## About this exercise
Rewrite the lines below with every "chart" changed to "graph" and everything else left as it is. Leave the pictures out of your answer.

## Data to process

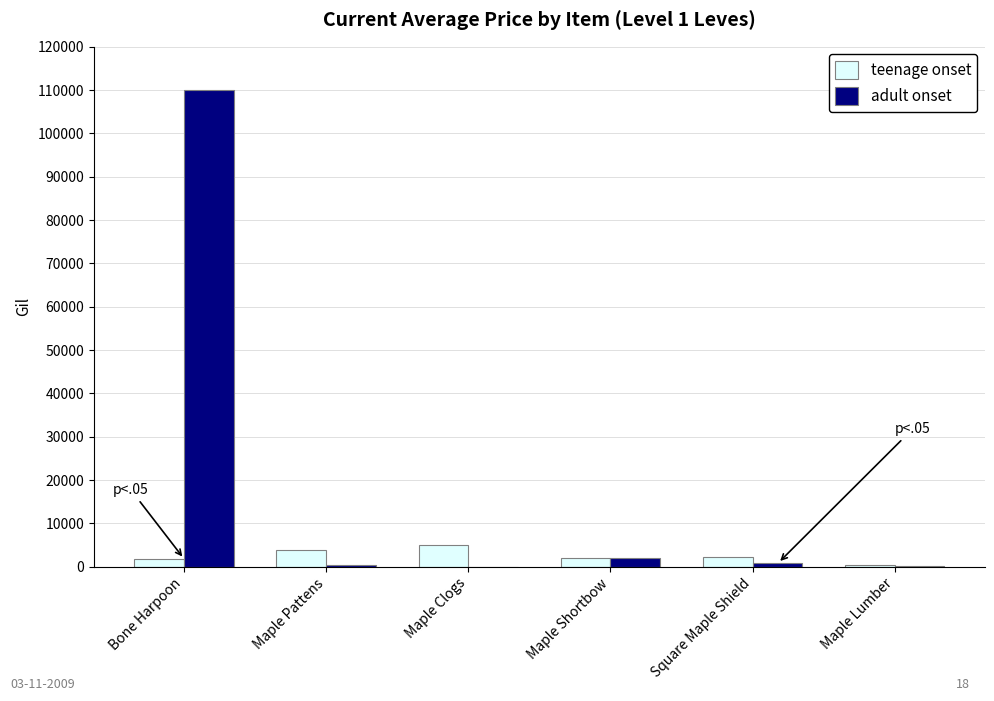

How many categories are shown in the chart?

6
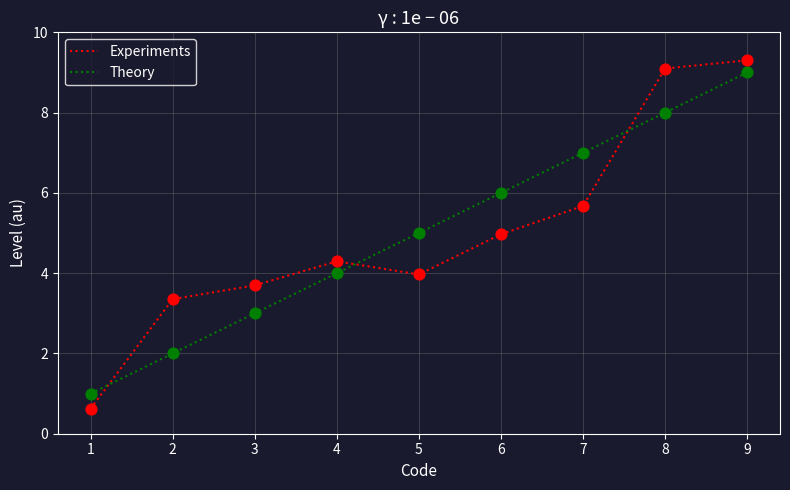

What is the total value across all series at 6?

11.0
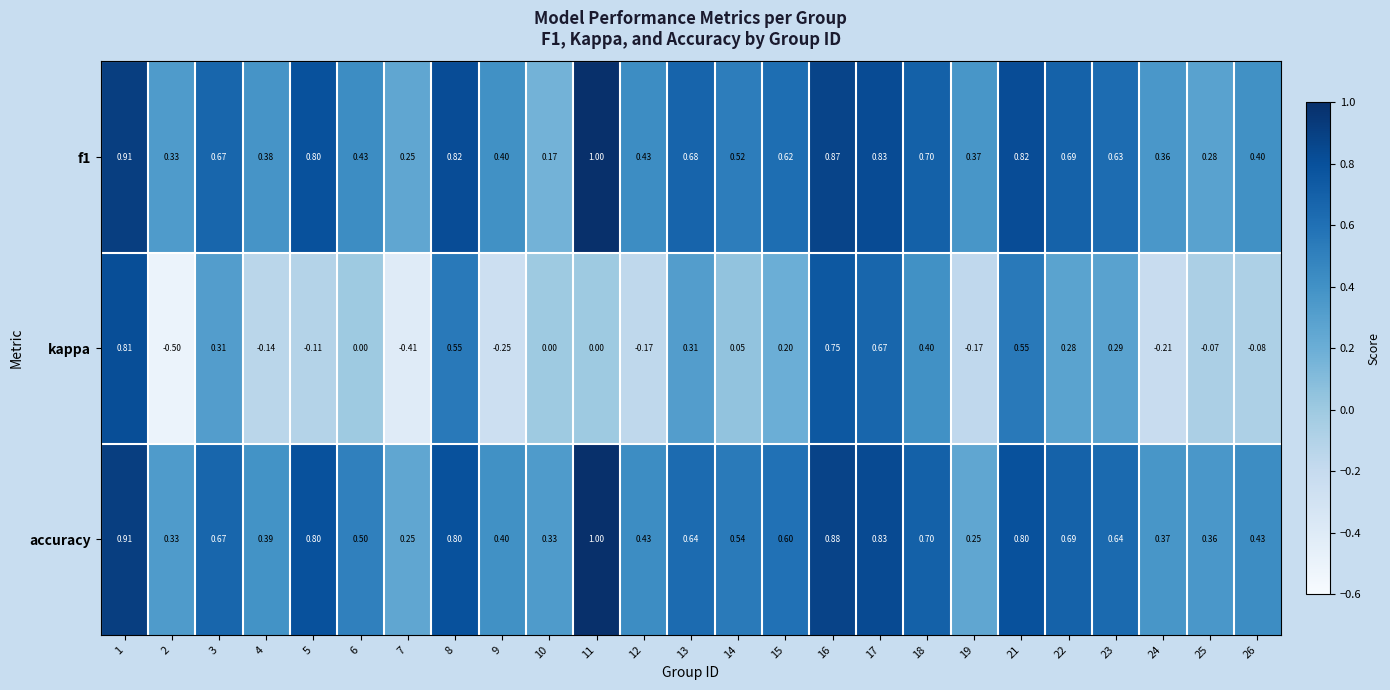

Is the value of f1 at 6 greater than the value of kappa at 3?

Yes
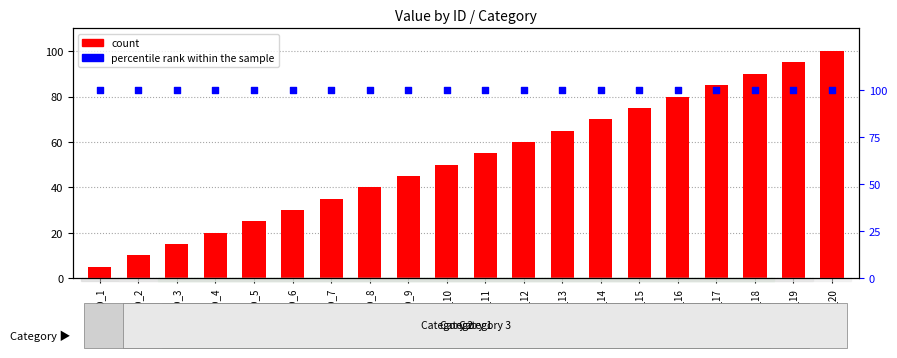

Which series contains the lowest Y value?

count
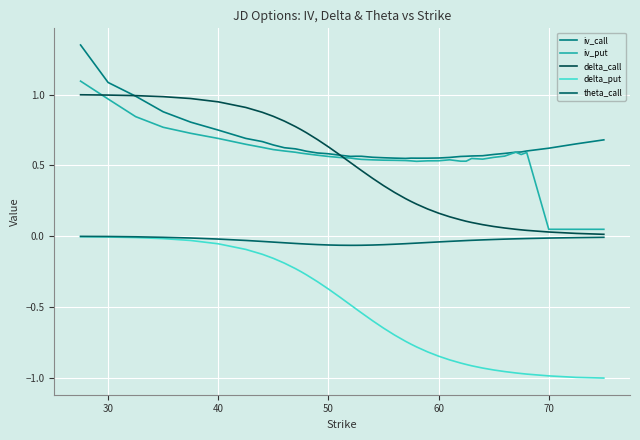

Does the chart have visible grid lines?

Yes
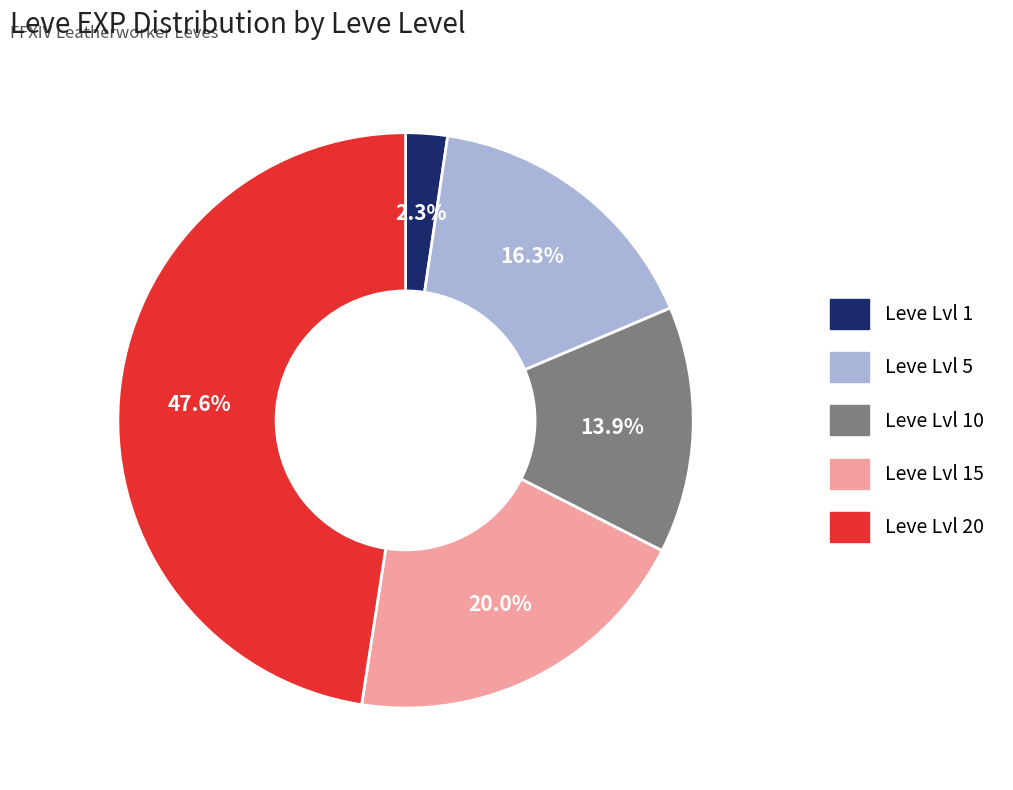

Count the number of slices in the pie.

5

## Expected answer
How many categories are shown in the graph?

6

What is the total value across all series at 6?

11.0

Is the value of f1 at 6 greater than the value of kappa at 3?

Yes

Which series contains the lowest Y value?

count

Does the graph have visible grid lines?

Yes

Count the number of slices in the pie.

5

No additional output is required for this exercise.